Water enters the McNairy-Nacatoch aquifer as precipitation that falls directly on the aquifer where it crops out in eastern Mississippi and the northern part of the Mississippi Embayment. Water in the aquifer moves westward from topographically high interstream areas on the northern and eastern sides of the Mississippi Embayment to a large area of regional discharge on the western side of the embayment (fig. 80). The discharge zone, which is identified by a low area of the potentiometric surface, encompasses some of the places where the McNairy-Nacatoch aquifer directly underlies the Mississippi RIver Valley alluvial aquifer in northeastern Arkansas and southeastern Missouri.

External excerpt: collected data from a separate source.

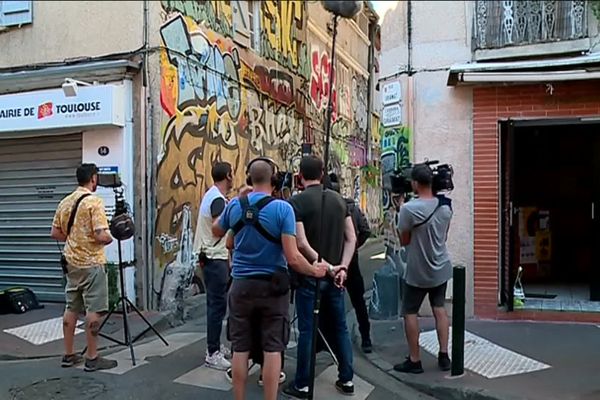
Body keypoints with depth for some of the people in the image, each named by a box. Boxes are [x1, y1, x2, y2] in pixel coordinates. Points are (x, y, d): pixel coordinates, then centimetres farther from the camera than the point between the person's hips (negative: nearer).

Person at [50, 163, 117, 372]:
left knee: (71, 308, 14)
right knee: (93, 310, -1)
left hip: (71, 263, 8)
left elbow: (55, 233, 12)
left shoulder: (65, 202, 8)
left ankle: (69, 355, 22)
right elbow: (101, 236, -21)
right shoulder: (94, 202, -15)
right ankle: (92, 358, 4)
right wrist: (111, 238, -1)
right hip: (91, 264, -8)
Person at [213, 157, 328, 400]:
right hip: (273, 286, -3)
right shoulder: (282, 208, -13)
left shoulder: (235, 205, -2)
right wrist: (315, 271, -1)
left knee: (240, 348, 10)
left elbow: (216, 232, 20)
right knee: (272, 348, 6)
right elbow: (292, 257, -18)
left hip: (241, 284, 3)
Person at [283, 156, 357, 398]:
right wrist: (342, 267, -3)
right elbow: (351, 238, 3)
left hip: (310, 276, -5)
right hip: (335, 275, 5)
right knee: (339, 327, 15)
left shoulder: (297, 202, -11)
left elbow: (301, 243, -19)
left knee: (307, 330, 3)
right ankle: (346, 379, 23)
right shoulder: (338, 199, 6)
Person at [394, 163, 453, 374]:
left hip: (418, 272, -5)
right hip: (441, 268, 6)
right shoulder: (445, 206, -2)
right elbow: (444, 236, 10)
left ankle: (414, 361, 12)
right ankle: (444, 356, 19)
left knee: (410, 312, 7)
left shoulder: (408, 209, -21)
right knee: (439, 308, 16)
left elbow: (404, 241, -10)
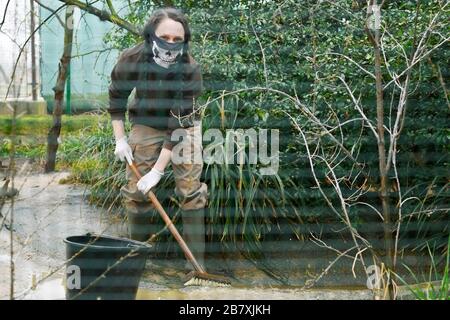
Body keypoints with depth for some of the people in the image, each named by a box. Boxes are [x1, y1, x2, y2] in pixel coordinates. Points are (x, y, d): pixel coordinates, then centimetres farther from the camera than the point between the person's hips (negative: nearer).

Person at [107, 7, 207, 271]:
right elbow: (116, 98, -3)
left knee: (190, 190, -7)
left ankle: (196, 259, 0)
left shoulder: (191, 70, -30)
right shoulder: (131, 60, -23)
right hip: (146, 126, 2)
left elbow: (178, 125, -29)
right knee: (135, 189, -1)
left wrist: (158, 171, -30)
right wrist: (120, 139, -8)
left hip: (184, 127, -2)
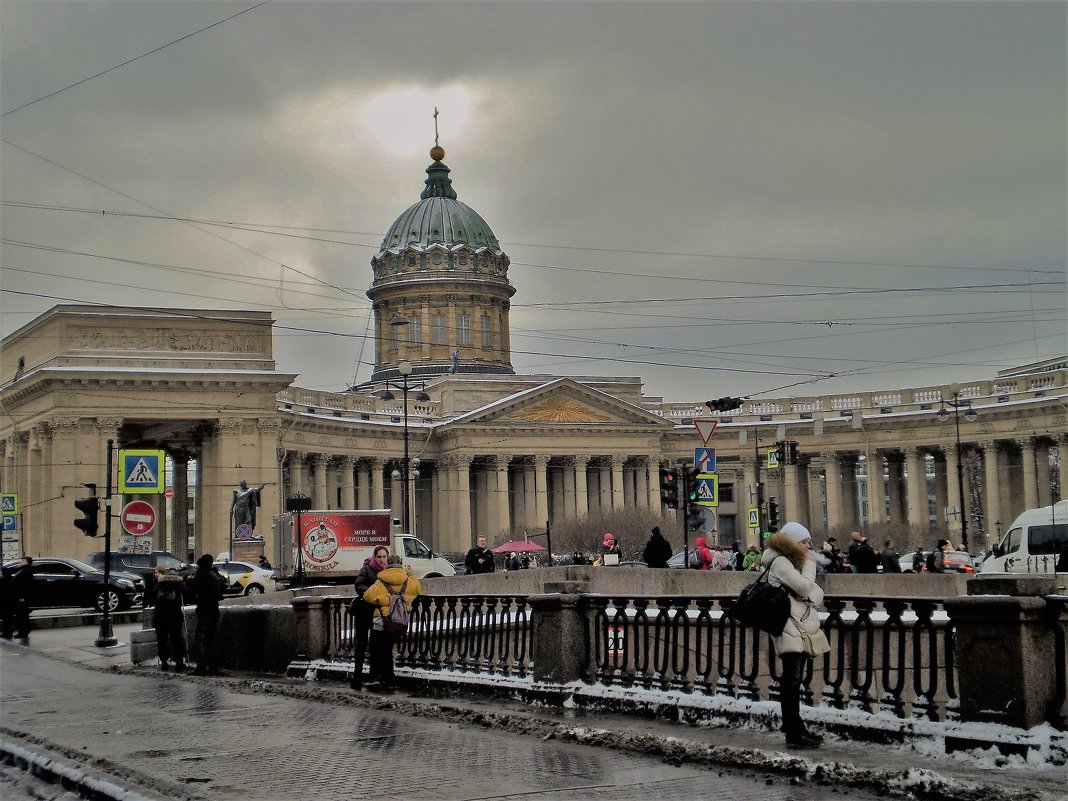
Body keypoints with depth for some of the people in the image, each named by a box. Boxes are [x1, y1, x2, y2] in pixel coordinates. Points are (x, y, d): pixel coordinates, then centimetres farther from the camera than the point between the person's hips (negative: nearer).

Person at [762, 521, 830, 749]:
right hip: (791, 631, -9)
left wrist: (809, 595, -7)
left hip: (802, 630, 9)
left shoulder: (794, 562, 20)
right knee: (792, 681, -11)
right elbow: (804, 586, -19)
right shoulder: (780, 562, -9)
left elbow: (817, 595, 16)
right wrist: (809, 563, -5)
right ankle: (794, 733, -13)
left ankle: (795, 728, 14)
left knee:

The discharge zone also includes a large area where the McNairy-Nacatoch aquifer is confined by clay and shale of the Midway confining unit. Discharge of ground-water from the McNairy-Nacatoch aquifer does not coincide with any surface drainage features, but does correspond closely to an area subject to large ground-water withdrawals. The discharge area also is nearly coincident with the western margin of the Reelfoot Rift. Hydrochemical data and simulation of ground-water flow suggest that fractures and a tensional fault, both of which were caused by deep-seated, periodic crustal rifting in northeastern Arkansas, enhance vertical upward leakage of water from the Ozark Plateaus aquifer system and the McNairy-Nacatoch aquifer to shallower aquifers of the Mississippi embayment aquifer system.

 

Ground-water Quality

The concentration of dissolved solids in water from the McNairy-Nacatoch aquifer increases in a southwesterly direction (fig. 81). Dissolved-solids concentrations are generally lowest in areas where the aquifer crops out and where it is buried only to shallow depths. In northeastern Arkansas, dissolved-solids concentrations generally are greater than 500 milligrams per liter. Concentrations of more than 1,000 milligrams per liter are present in a small area in southeastern Missouri apparently as the result of upward leakage of water from the Ozark Plateaus aquifer system. The McNairy-Nacatoch aquifer generally contains more than 3,000 milligrams per liter dissolved-solids concentration in its deepest parts. The aquifer is dominated by sodium bicarbonate water where it contains water with less than 2,000 milligrams per liter dissolved solids and by sodium chloride water where it contains water with more than 2,000 milligrams per liter dissolved solids.

 

FRESH GROUND-WATER WITHDRAWALS

Fresh ground-water withdrawals from the Mississippi embayment aquifer system are estimated to be 433 million gallons per day (fig. 82). Public supply use accounts for about 52 percent of the total water withdrawn from the aquifer system, or about 224 million gallons per day. Withdrawals for domestic and commercial use were about 23 percent of the total withdrawals, or about 99 million gallons per day. Agricultural withdrawals from the Mississippi embayment aquifer system averaged about 71 million gallons per day, or about 16 percent of the total ground-water withdrawn. Industrial, mining, and thermoelectric power users withdrew about 39 million gallons per day, or about 9 percent of the total withdrawals.

More water is withdrawn from the middle Claiborne aquifer than from any other aquifer of the Mississippi embayment aquifer system. In 1980, for example, about 308 million gallons per day was withdrawn from the aquifer principally from major pumping centers (fig. 83) in the cities of Stuttgart, Pine Bluff, El Dorado, and Magnolia, Arkansas; Ruston, Jonesboro, Monroe, and Bastrop, Louisiana, and Yazoo City and Jackson, Mississippi. Large withdrawals are also made by pumping centers in the Memphis, Tennessee area (Chapter K).